Ingesting Data the Right Way – is the key to AI

The potential of AI is impossible to resist. The ability to predict a customer’s next question, to assess financial fraud, determine the most successful treatment for a disease or even forecast when the next catastrophic climate event will take place.

In fact, many large organizations are creating AI research and development centres. Recently Samsung announced the establishment of three state-of-the-art AI centres; in Toronto (Canada), Cambridge (UK) and Moscow (Russia). Canada has now become a global leader of AI research and development.

At the Big Data Summit this year in Toronto, Chetan Mathur (CEO of Next Pathway), provided his rationale for why AI is truly achievable now:

  1. The availability and reduced cost of compute power.
  2. AI Algorithms have greatly improved.
  3. Greater availability of skilled talent.
  4. Businesses are being digitized.

Data is the raw material for AI – this is true. However, how you ingest, clean and prepare this data is critical in being able to achieve the promise of AI.

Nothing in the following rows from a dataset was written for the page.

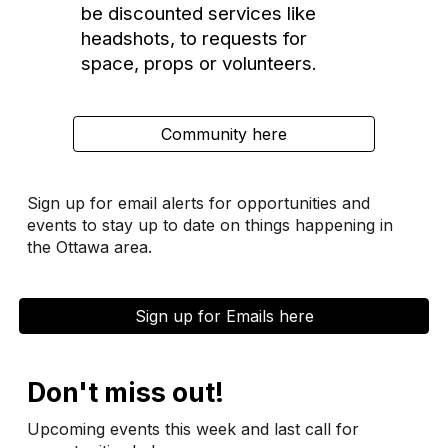
be discounted services like
headshots, to requests for
space, props or volunteers.
Community here
Sign up for email alerts for opportunities and
events to stay up to date on things happening in
the Ottawa area.
Sign up for Emails here
Don't miss out!
Upcoming events this week and last call for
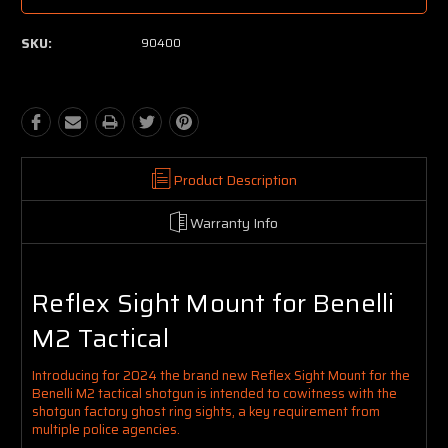
SKU:
90400
Product Description
Warranty Info
Reflex Sight Mount for Benelli
M2 Tactical
Introducing for 2024 the brand new Reflex Sight Mount for the
Benelli M2 tactical shotgun is intended to cowitness with the
shotgun factory ghost ring sights, a key requirement from
multiple police agencies.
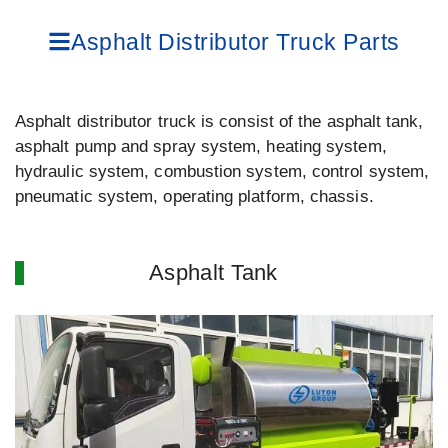
Asphalt Distributor Truck Parts
Asphalt distributor truck is consist of the asphalt tank,
asphalt pump and spray system, heating system,
hydraulic system, combustion system, control system,
pneumatic system, operating platform, chassis.
Asphalt Tank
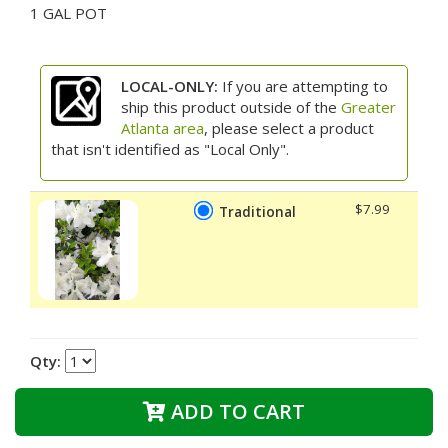
1 GAL POT
LOCAL-ONLY:
If you are attempting to
ship this product outside of the
Greater
Atlanta area
, please select a product
that isn't identified as "Local Only".
$7.99
Traditional
Qty:
ADD TO CART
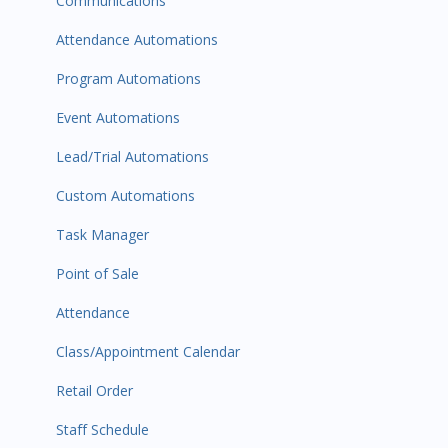
Communications
Attendance Automations
Program Automations
Event Automations
Lead/Trial Automations
Custom Automations
Task Manager
Point of Sale
Attendance
Class/Appointment Calendar
Retail Order
Staff Schedule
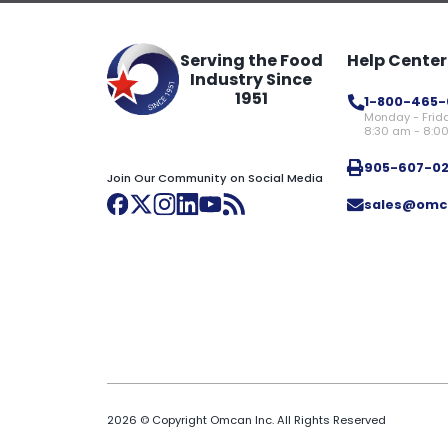
Serving the Food
Help Center
Industry Since
1951
1-800-465-
Monday - Frid
8:30 am - 8:0
905-607-0
Join Our Community on Social Media
sales@omc
2026 © Copyright Omcan Inc. All Rights Reserved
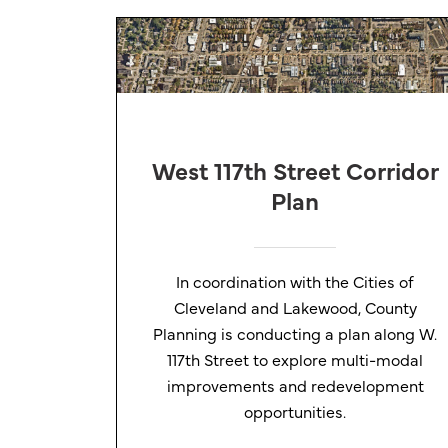
West 117th Street Corridor
Plan
In coordination with the Cities of
Cleveland and Lakewood, County
Planning is conducting a plan along W.
117th Street to explore multi-modal
improvements and redevelopment
opportunities.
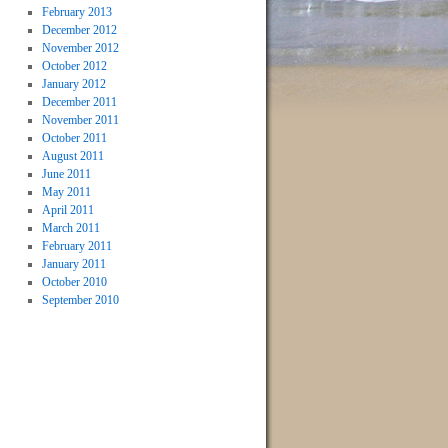
February 2013
December 2012
November 2012
October 2012
January 2012
December 2011
November 2011
October 2011
August 2011
June 2011
May 2011
April 2011
March 2011
February 2011
January 2011
October 2010
September 2010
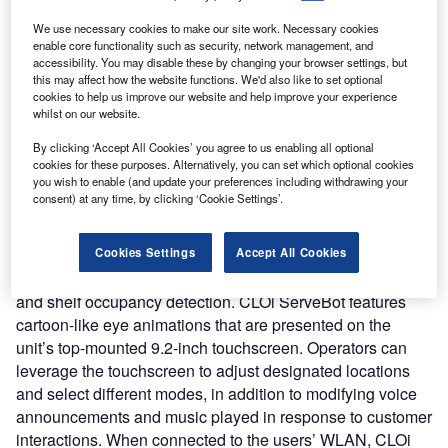
Nature of Disruption:
CLOi ServeBot leverages several
sensors and technologies for its operation. It features a
We use necessary cookies to make our site work. Necessary cookies
enable core functionality such as security, network management, and
LiDAR detector, a 3D camera, a Time of Flight (ToF)
accessibility. You may disable these by changing your browser settings, but
sensor, and a bumper sensor which enables it to recognize
this may affect how the website functions. We'd also like to set optional
stationary and moving objects in its path and make real-
cookies to help us improve our website and help improve your experience
whilst on our website.
time adjustments to avoid collisions. The service robot
includes three shelves that can each hold up to 22 pounds
By clicking ‘Accept All Cookies’ you agree to us enabling all optional
(10kg), for a total delivery capacity of 66 pounds. Each
cookies for these purposes. Alternatively, you can set which optional cookies
you wish to enable (and update your preferences including withdrawing your
shelf is equipped with a ToF sensor to let the robot knows
consent) at any time, by clicking ‘Cookie Settings’.
when an item has been removed and it can move on to the
next destination. ToF sensors determine how far away
Cookies Settings
Accept All Cookies
objects are by measuring the time it takes a pulse of light to
be reflected back making them useful for both navigation
and shelf occupancy detection. CLOi ServeBot features
cartoon-like eye animations that are presented on the
unit’s top-mounted 9.2-inch touchscreen. Operators can
leverage the touchscreen to adjust designated locations
and select different modes, in addition to modifying voice
announcements and music played in response to customer
interactions. When connected to the users’ WLAN, CLOi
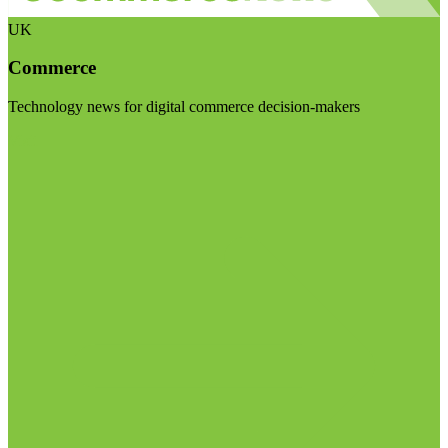
UK
Commerce
Technology news for digital commerce decision-makers
Visit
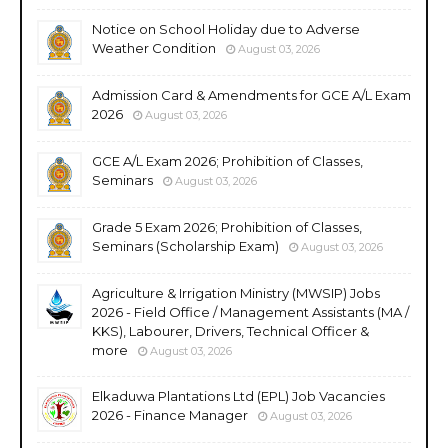
Notice on School Holiday due to Adverse
Weather Condition
August 03, 2026
Admission Card & Amendments for GCE A/L Exam
2026
August 03, 2026
GCE A/L Exam 2026; Prohibition of Classes,
Seminars
August 03, 2026
Grade 5 Exam 2026; Prohibition of Classes,
Seminars (Scholarship Exam)
August 03, 2026
Agriculture & Irrigation Ministry (MWSIP) Jobs
2026 - Field Office / Management Assistants (MA /
KKS), Labourer, Drivers, Technical Officer &
more
August 03, 2026
Elkaduwa Plantations Ltd (EPL) Job Vacancies
2026 - Finance Manager
August 03, 2026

Our firm, Next Pathway, is a global leader in the development of accelerators and products in the data space.
We strongly recommend that you build a data manufacturing pipeline that collects and standardizes the data – once. This pipeline should allow for immediate and early analytics and data science. Further down the pipeline, more complex transformations can take place that require more curated data. For example, risk, regulatory and financial reporting. We call this “2-Speed Data” which we explained in a recent blog post Two-Speed Data. Not all data needs to cost the same.

The key point is, the same data can be used for customer sentiment analysis, pricing, fraud, financial reporting or product mix analysis. It’s all the same data, the same raw material.

Collect it once, standardize it once, collect the lineage once and then transform it as many times as you like.

Multi-purpose data use cases don’t need to be complicated and can serve the enterprise at multiple levels and for multiple business lines. Ingesting, cleaning and standardizing the data correctly is paramount. Companies that get this right, we be able to capitalize on the promise and potential of AI.